*EXERCISE DIRECTIONS*:
Word for word, repeat each record that follows.

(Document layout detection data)
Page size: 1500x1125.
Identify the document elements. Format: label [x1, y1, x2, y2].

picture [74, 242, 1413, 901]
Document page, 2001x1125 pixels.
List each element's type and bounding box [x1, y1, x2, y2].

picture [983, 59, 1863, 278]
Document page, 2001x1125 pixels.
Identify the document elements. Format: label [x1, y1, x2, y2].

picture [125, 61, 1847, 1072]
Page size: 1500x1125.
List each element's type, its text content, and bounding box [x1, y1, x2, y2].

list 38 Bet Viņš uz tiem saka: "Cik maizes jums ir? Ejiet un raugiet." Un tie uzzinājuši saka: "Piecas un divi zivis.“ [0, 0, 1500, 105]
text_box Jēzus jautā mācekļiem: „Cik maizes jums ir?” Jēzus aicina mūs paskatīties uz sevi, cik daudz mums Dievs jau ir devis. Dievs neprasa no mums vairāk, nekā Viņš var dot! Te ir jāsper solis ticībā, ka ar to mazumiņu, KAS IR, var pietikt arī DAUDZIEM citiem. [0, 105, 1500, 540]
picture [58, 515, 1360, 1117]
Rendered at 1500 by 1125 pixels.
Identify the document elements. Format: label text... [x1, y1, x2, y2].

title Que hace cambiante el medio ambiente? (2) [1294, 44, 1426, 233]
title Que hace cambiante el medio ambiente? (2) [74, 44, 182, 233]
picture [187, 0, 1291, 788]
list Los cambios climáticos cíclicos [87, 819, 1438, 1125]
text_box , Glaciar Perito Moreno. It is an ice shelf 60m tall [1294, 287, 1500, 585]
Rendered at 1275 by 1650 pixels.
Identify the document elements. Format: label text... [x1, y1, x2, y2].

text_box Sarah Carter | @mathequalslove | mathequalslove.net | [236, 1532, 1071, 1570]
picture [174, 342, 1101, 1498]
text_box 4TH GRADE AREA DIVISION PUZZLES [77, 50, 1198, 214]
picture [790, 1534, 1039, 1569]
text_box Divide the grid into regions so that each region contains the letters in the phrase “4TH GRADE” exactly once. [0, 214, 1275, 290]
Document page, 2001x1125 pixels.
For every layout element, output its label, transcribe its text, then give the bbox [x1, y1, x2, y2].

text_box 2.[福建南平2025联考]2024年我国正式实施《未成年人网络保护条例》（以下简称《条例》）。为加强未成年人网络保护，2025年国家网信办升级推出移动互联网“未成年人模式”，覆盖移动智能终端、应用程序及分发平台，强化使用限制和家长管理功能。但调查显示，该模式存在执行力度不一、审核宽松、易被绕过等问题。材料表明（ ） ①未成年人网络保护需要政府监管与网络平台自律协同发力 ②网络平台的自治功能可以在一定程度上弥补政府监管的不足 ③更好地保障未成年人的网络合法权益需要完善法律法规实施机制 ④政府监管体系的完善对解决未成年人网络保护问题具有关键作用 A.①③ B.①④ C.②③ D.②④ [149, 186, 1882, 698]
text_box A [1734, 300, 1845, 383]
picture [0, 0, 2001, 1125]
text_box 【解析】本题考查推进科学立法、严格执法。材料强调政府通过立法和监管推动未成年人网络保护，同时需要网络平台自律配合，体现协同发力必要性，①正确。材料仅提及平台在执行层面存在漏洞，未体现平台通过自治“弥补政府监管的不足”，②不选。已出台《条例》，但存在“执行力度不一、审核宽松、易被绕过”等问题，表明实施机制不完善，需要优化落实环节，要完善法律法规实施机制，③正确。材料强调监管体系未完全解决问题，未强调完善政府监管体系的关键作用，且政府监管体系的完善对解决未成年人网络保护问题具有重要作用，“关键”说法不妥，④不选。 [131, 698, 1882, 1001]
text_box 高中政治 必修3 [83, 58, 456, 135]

*COMPLETED EXERCISE*:
Page size: 1500x1125.
Identify the document elements. Format: label [x1, y1, x2, y2].

picture [74, 242, 1413, 901]
Document page, 2001x1125 pixels.
List each element's type and bounding box [x1, y1, x2, y2].

picture [983, 59, 1863, 278]
Document page, 2001x1125 pixels.
Identify the document elements. Format: label [x1, y1, x2, y2].

picture [125, 61, 1847, 1072]
Page size: 1500x1125.
List each element's type, its text content, and bounding box [x1, y1, x2, y2].

list 38 Bet Viņš uz tiem saka: "Cik maizes jums ir? Ejiet un raugiet." Un tie uzzinājuši saka: "Piecas un divi zivis.“ [0, 0, 1500, 105]
text_box Jēzus jautā mācekļiem: „Cik maizes jums ir?” Jēzus aicina mūs paskatīties uz sevi, cik daudz mums Dievs jau ir devis. Dievs neprasa no mums vairāk, nekā Viņš var dot! Te ir jāsper solis ticībā, ka ar to mazumiņu, KAS IR, var pietikt arī DAUDZIEM citiem. [0, 105, 1500, 540]
picture [58, 515, 1360, 1117]
Rendered at 1500 by 1125 pixels.
Identify the document elements. Format: label text... [x1, y1, x2, y2].

title Que hace cambiante el medio ambiente? (2) [1294, 44, 1426, 233]
title Que hace cambiante el medio ambiente? (2) [74, 44, 182, 233]
picture [187, 0, 1291, 788]
list Los cambios climáticos cíclicos [87, 819, 1438, 1125]
text_box , Glaciar Perito Moreno. It is an ice shelf 60m tall [1294, 287, 1500, 585]
Rendered at 1275 by 1650 pixels.
Identify the document elements. Format: label text... [x1, y1, x2, y2].

text_box Sarah Carter | @mathequalslove | mathequalslove.net | [236, 1532, 1071, 1570]
picture [174, 342, 1101, 1498]
text_box 4TH GRADE AREA DIVISION PUZZLES [77, 50, 1198, 214]
picture [790, 1534, 1039, 1569]
text_box Divide the grid into regions so that each region contains the letters in the phrase “4TH GRADE” exactly once. [0, 214, 1275, 290]
Document page, 2001x1125 pixels.
For every layout element, output its label, transcribe its text, then give the bbox [x1, y1, x2, y2].

text_box 2.[福建南平2025联考]2024年我国正式实施《未成年人网络保护条例》（以下简称《条例》）。为加强未成年人网络保护，2025年国家网信办升级推出移动互联网“未成年人模式”，覆盖移动智能终端、应用程序及分发平台，强化使用限制和家长管理功能。但调查显示，该模式存在执行力度不一、审核宽松、易被绕过等问题。材料表明（ ） ①未成年人网络保护需要政府监管与网络平台自律协同发力 ②网络平台的自治功能可以在一定程度上弥补政府监管的不足 ③更好地保障未成年人的网络合法权益需要完善法律法规实施机制 ④政府监管体系的完善对解决未成年人网络保护问题具有关键作用 A.①③ B.①④ C.②③ D.②④ [149, 186, 1882, 698]
text_box A [1734, 300, 1845, 383]
picture [0, 0, 2001, 1125]
text_box 【解析】本题考查推进科学立法、严格执法。材料强调政府通过立法和监管推动未成年人网络保护，同时需要网络平台自律配合，体现协同发力必要性，①正确。材料仅提及平台在执行层面存在漏洞，未体现平台通过自治“弥补政府监管的不足”，②不选。已出台《条例》，但存在“执行力度不一、审核宽松、易被绕过”等问题，表明实施机制不完善，需要优化落实环节，要完善法律法规实施机制，③正确。材料强调监管体系未完全解决问题，未强调完善政府监管体系的关键作用，且政府监管体系的完善对解决未成年人网络保护问题具有重要作用，“关键”说法不妥，④不选。 [131, 698, 1882, 1001]
text_box 高中政治 必修3 [83, 58, 456, 135]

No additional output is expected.